Abstract
Introduction
Friedreich ataxia (FRDA) is a rare genetic sensory ataxia. The causal mutation is an expanded trinucleotide repeat (GAA) in the frataxin gene. Hypertrophic cardiomyopathy is associated with FRDA and is the major cause of early death before 40 years old. Patients with progressive decline of the left ventricular ejection fraction (LVEF) have the worse prognosis. Speckle tracking echography with 2D longitudinal myocardial strain (GLS) is recognized as a more effective technique than conventional LVEF in detecting subtle changes in LV function.
Purpose
Evaluate the prognostic value of global longitudinal strain (GLS) in patients with FRDA as compared to LVEF.
Methods
From 2003 to 2017 consecutive patients with genetically confirmed FRDA were included. Longitudinal strain analysis was retrospectively performed with Tomtec software. News were obtained until April 2018, no patient was lost during follow-up.
Results
The study included 156 patients (51% male) of 35±12 years (mean ± SD) with an age at disease onset of 17±11 years, age at wheelchair use of 26±10 years, and GAA repeat on the shorter allele of 590±241 pb. The following echocardiographic parameters were studied at baseline: LVEF 64±9%, GLS −19.8±5% (n=141), septal wall thickness (SWT) 11.4±2.5 mm, posterior wall thickness (PWT) 10.4±1.8 mm, LV end diastolic diameter (LVEDD) 44.4±6mm. Correlation between GLS and LVEF was 0.31 (p=0.0002).

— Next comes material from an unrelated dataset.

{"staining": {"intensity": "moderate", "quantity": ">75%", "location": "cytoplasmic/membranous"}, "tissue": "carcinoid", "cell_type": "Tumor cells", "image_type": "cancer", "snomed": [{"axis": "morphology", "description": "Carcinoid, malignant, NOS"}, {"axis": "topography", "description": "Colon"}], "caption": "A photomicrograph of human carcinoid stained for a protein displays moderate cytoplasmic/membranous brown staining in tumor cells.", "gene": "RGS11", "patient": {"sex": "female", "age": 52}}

After a mean follow-up of 7.7±4.0 years, 17 (11%) patients died and the outcome (cardiac arrhythmia, heart failure, stroke or death) concerned 28 (18%) patients. In univariate analysis (Cox model), factors associated with mortality were: GLS (HR: 1.2; 95% CI 1.10–1.32, p=0.0001), LVEF (HR: 0.88; 95% CI 0.85–0.92, p<0.0001), GAA (HR: 1.28; 95% CI 1.11–1.47, p=0.0008), age at onset (HR: 0.84; 95% CI 0.76–0.94, p=0.002), LVMi (HR: 1.02; 95% CI 1.01–1.04, p=0.0078), SWT (HR: 1.18 95% CI 1.01–1.36, p=0.03) and LVEDD (HR: 1.09; 95% CI 1.00–1.19, p=0.04). In multivariate analysis LVEF was the only independent predictor of long-term mortality (HR: 0.93; 95% CI 0.88; 0.99, p=0.02). Similarly GLS was not an independent predictor of the composite outcome in multivariate analysis.
Conclusion
GLS is a predictor of morbimortality but is not superior to LVEF in FRDA patients. Further prospective studies are mandatory to assess the early predictive value of 2D GLS.